Return each line of the listing below, unchanged, and omit the images.

Data provided Start Marker

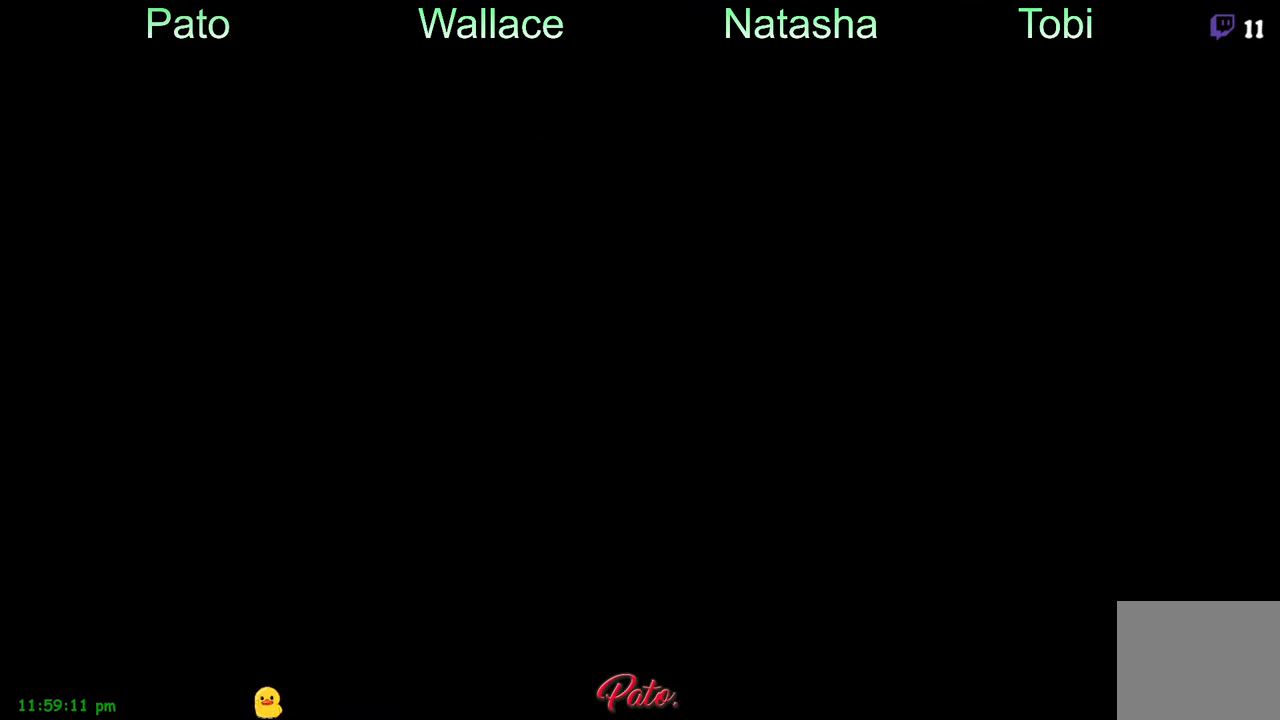
{"buttons": [], "left_stick": "center", "events": []}
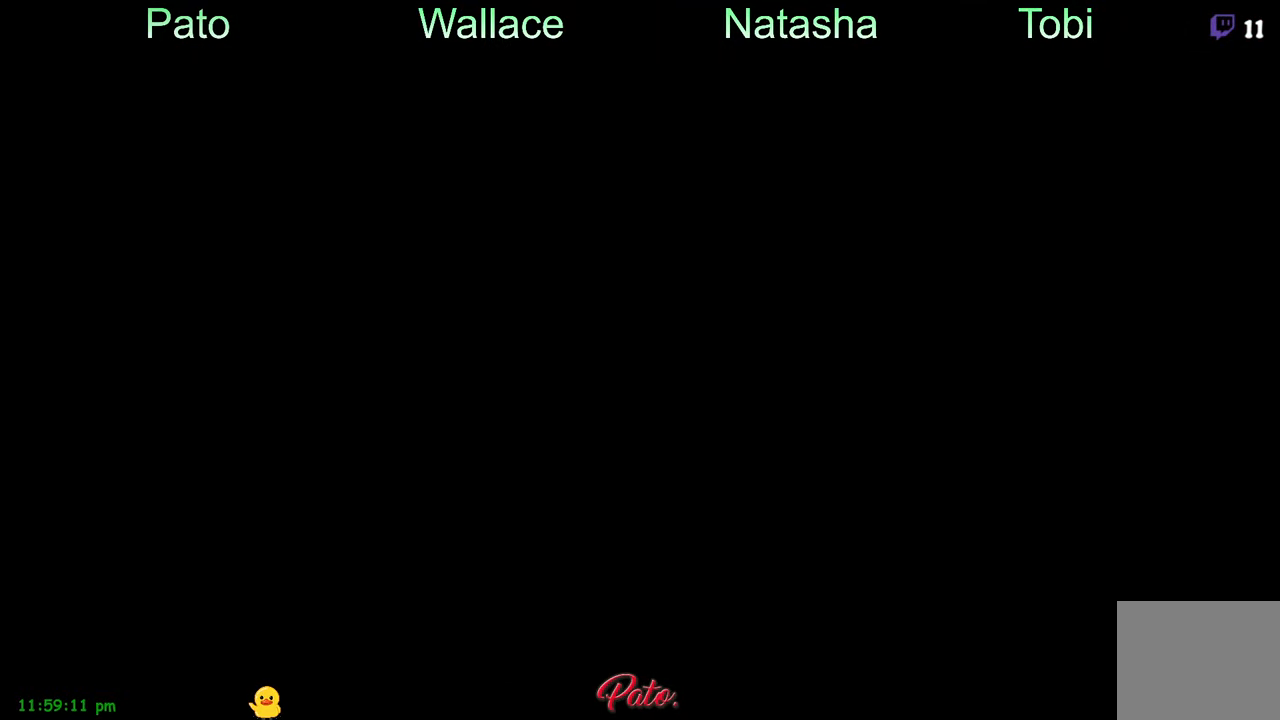
{"buttons": [], "left_stick": "center", "events": []}
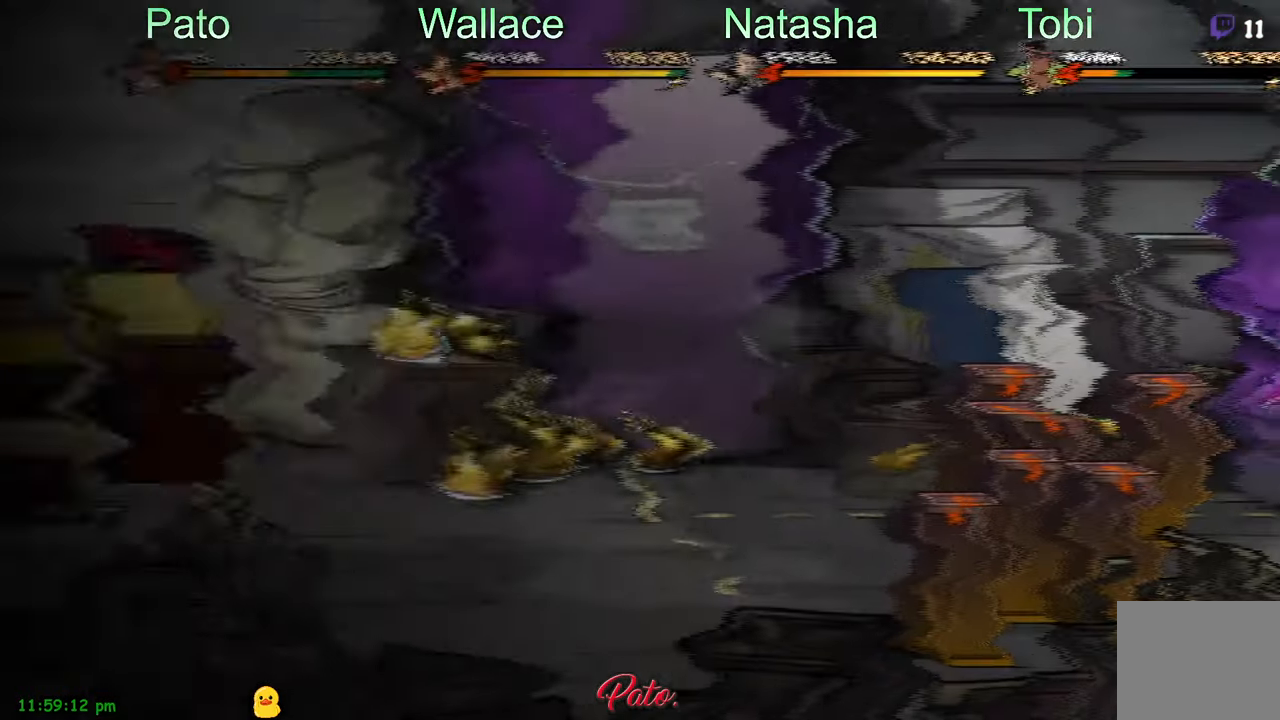
{"buttons": [], "left_stick": "center", "events": []}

Data provided End Marker

● **Written solution**
{"buttons": [], "left_stick": "center", "events": []}
{"buttons": [], "left_stick": "center", "events": []}
{"buttons": [], "left_stick": "center", "events": []}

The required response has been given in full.